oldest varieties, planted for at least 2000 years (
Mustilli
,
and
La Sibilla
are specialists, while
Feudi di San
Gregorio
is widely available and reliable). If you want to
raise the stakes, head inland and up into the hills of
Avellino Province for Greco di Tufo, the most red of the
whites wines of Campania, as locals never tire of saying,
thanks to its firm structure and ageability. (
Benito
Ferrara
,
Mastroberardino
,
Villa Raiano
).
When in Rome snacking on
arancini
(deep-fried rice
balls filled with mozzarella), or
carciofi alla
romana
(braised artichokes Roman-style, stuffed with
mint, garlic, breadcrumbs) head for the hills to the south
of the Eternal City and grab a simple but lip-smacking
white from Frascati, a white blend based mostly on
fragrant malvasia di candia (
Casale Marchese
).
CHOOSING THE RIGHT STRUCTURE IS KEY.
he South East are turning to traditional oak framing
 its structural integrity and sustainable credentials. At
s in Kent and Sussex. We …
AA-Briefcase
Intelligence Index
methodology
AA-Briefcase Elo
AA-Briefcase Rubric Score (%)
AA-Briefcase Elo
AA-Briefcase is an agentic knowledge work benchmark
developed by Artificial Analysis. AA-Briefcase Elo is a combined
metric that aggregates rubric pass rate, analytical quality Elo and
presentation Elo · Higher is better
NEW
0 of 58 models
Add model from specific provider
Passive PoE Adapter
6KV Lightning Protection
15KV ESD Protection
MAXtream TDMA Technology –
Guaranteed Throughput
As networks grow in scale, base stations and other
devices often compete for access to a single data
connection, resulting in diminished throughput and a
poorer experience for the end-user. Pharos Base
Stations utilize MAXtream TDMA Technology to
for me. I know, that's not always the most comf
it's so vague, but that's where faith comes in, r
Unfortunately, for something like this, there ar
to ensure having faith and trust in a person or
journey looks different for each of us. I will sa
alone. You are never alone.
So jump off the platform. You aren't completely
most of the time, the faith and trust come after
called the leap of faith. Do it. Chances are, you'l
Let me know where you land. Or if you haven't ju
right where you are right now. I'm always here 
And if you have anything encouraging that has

◆ Required work
Please locate every line in the data above that contains the word "where" and copy each one out; case counts.

◆ Response box
it's so vague, but that's where faith comes in, r
Let me know where you land. Or if you haven't ju
right where you are right now. I'm always here 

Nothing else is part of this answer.